No, we will not all be killed by a virus in the next 10 years; that's just media alarmism. Remember, even if coronavirus becomes a worldwide pandemic, some fraction of people will survive who will be genetically immune. We're much more at risk of wars, climate change, and driving cars.
I've had this argument with folks before and some people seem fine learning in other ways, but I really prefer the textbook approach, especially textbooks which are basically just summaries of the current understanding of the field, with direct links to the detailed review articles.

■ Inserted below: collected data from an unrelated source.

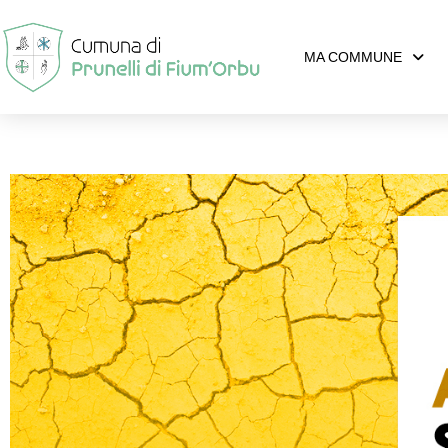
MA COMMUNE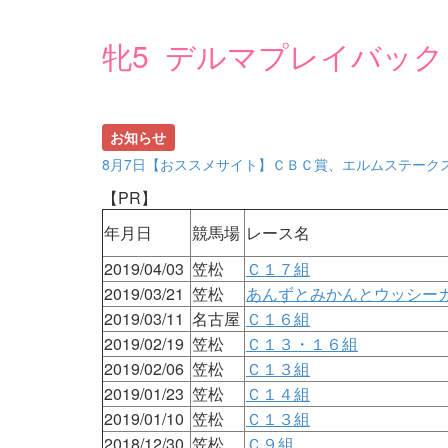
牝5 デルマプレイバック
お知らせ
8月7日【おススメサイト】ＣＢＣ賞、エルムステーク
【PR】
年月日
競馬場
レース名
2019/04/03
笠松
Ｃ１７組
2019/03/21
笠松
あんずとみかんとウッシー
2019/03/11
名古屋
Ｃ１６組
2019/02/19
笠松
Ｃ１３・１６組
2019/02/06
笠松
Ｃ１３組
2019/01/23
笠松
Ｃ１４組
2019/01/10
笠松
Ｃ１３組
2018/12/30
笠松
Ｃ９組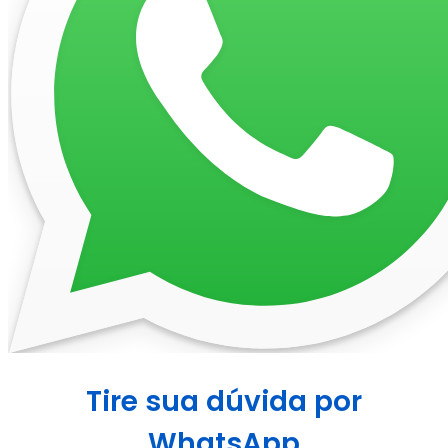
Tire sua dúvida por
WhatsApp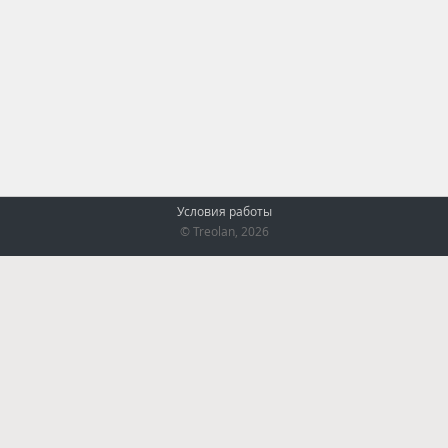
Условия работы
© Treolan, 2026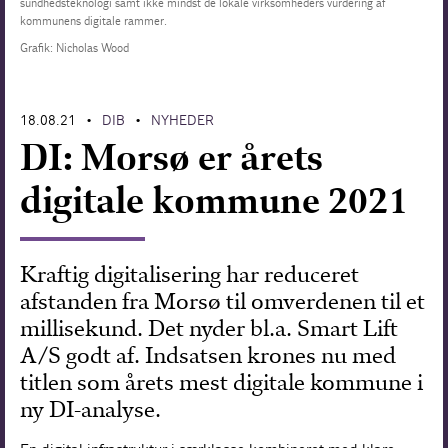
sundhedsteknologi samt ikke mindst de lokale virksomheders vurdering af
kommunens digitale rammer.
Forskning
Grafik: Nicholas Wood
18.08.21
DIB
NYHEDER
•
•
DI: Morsø er årets
digitale kommune 2021
Kraftig digitalisering har reduceret
afstanden fra Morsø til omverdenen til et
millisekund. Det nyder bl.a. Smart Lift
A/S godt af. Indsatsen krones nu med
titlen som årets mest digitale kommune i
ny DI-analyse.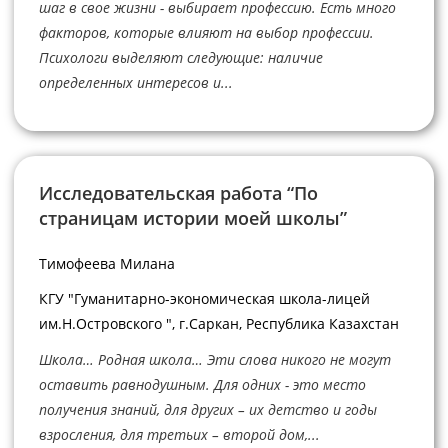
шаг в свое жизни - выбирает профессию. Есть много
факторов, которые влияют на выбор профессии.
Психологи выделяют следующие: наличие
определенных интересов и...
Исследовательская работа “По
страницам истории моей школы”
Тимофеева Милана
КГУ "Гуманитарно-экономическая школа-лицей
им.Н.Островского ", г.Саркан, Республика Казахстан
Школа… Родная школа… Эти слова никого не могут
оставить равнодушным. Для одних - это место
получения знаний, для других – их детство и годы
взросления, для третьих – второй дом,...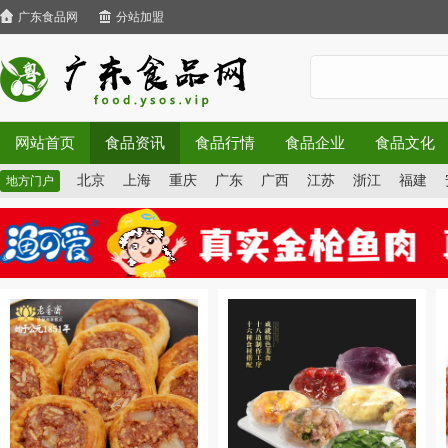
广东食品网
分站加盟
网站首页
食品资讯
食品行情
食品企业
食品文化
北京
上海
重庆
广东
广西
江苏
浙江
福建
地方门户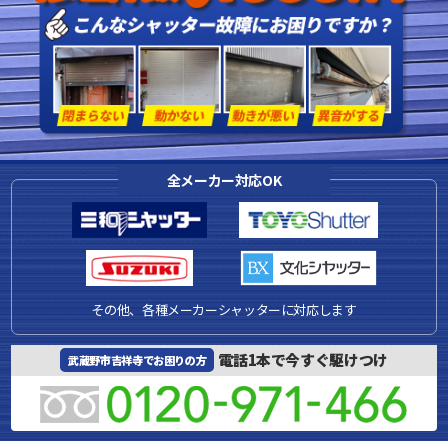
全メーカー対応OK
その他、各種メーカーシャッターに対応します
電話1本で今すぐ駆けつけ
武蔵野市吉祥寺でお困りの方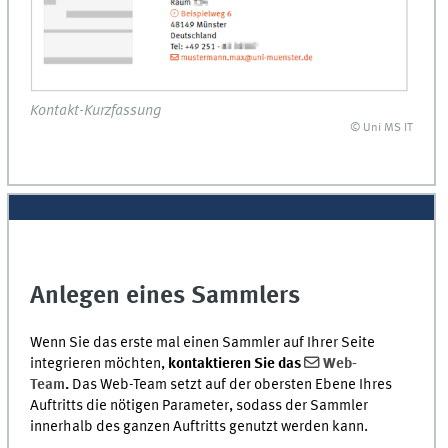
Kontakt-Kurzfassung
© Uni MS IT
Anlegen eines Sammlers
Wenn Sie das erste mal einen Sammler auf Ihrer Seite
integrieren möchten,
kontaktieren Sie das
Web-
Team
.
Das Web-Team setzt auf der obersten Ebene Ihres
Auftritts die nötigen Parameter, sodass der Sammler
innerhalb des ganzen Auftritts genutzt werden kann.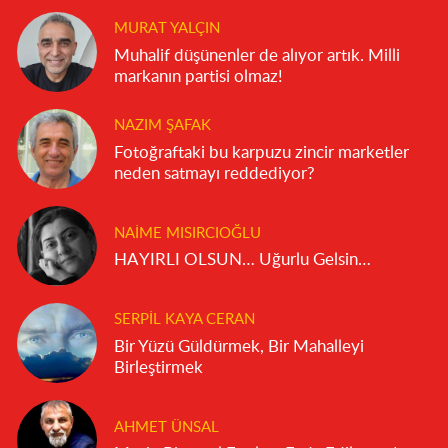
MURAT YALÇIN
Muhalif düşünenler de alıyor artık. Milli
markanın partisi olmaz!
NAZIM ŞAFAK
Fotoğraftaki bu karpuzu zincir marketler
neden satmayı reddediyor?
NAIME MISIRCIOĞLU
HAYIRLI OLSUN… Uğurlu Gelsin…
SERPIL KAYA CERAN
Bir Yüzü Güldürmek, Bir Mahalleyi
Birleştirmek
AHMET ÜNSAL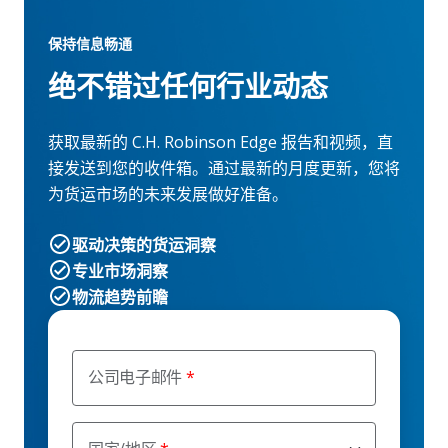
保持信息畅通
绝不错过任何行业动态
获取最新的 C.H. Robinson Edge 报告和视频，直
接发送到您的收件箱。通过最新的月度更新，您将
为货运市场的未来发展做好准备。
驱动决策的货运洞察
专业市场洞察
物流趋势前瞻
公司电子邮件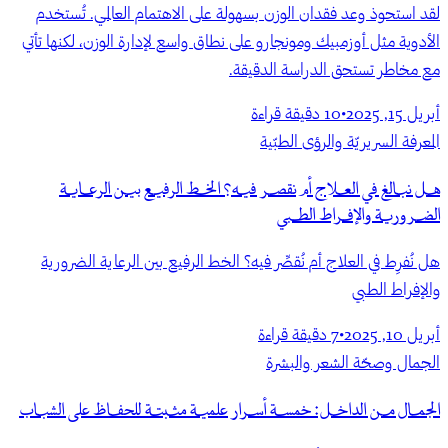
لقد استحوذ وعد فقدان الوزن بسهولة على الاهتمام العالمي. تُستخدم
الأدوية مثل أوزمبيك ومونجارو على نطاق واسع لإدارة الوزن، لكنها تأتي
مع مخاطر تستحق الدراسة الدقيقة.
أبريل 15, 2025
•
10
دقيقة قراءة
المعرفة السريريّة والرؤى الطبّية
هل نبالغ في العلاج أم نقصر فيه؟ الخط الرفيع بين الرعاية
الضرورية والإفراط الطبي
هل نُفرِط في العلاج أم نُقصِّر فيه؟ الخط الرفيع بين الرعاية الضرورية
والإفراط الطبي
أبريل 10, 2025
•
7
دقيقة قراءة
الجمال وصحّة الشعر والبشرة
الجمال من الداخل: خمسة أسرار علمية مثبتة للحفاظ على الشباب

They're not gaming things. DeepMind is good at games, and CASP is a competition, but everybody who does well at CASP is already doing the same sorts of things that DeepMind did to score well. And they really did come up with a good system that was demonstrably better (I want to give them credit, I just don't think 'breakthrough' is really correct). But one thing I know about CASP (I competed one year) is that after 2 years, whatever the previous winning team did is duplicated by the other top teams, and 2 years after that, everybody can do it.
I think ML is moving protein folding competitions like CASP to be faster now, because you can put your code, training data generator (much of the hard work in protein folding is coming up with good training data), a materialized copy of the training data the generator generates, and a trained model checkpoint on github, so after 2 years, everybody will be able to do what DM did at the previous competition. I think this has been one of the really important improvements in the last few years in protein folding- the computational infrastructure, both the training data, the systems to train on, and the tools to do training, have all gotten much better, and lots of people have gotten good at using them. That's a really promising sign and I hope it takes over more quantitative science.
just a naming similarity, the common part is a pun that is a popular google naming scheme, eg. alpha-bet.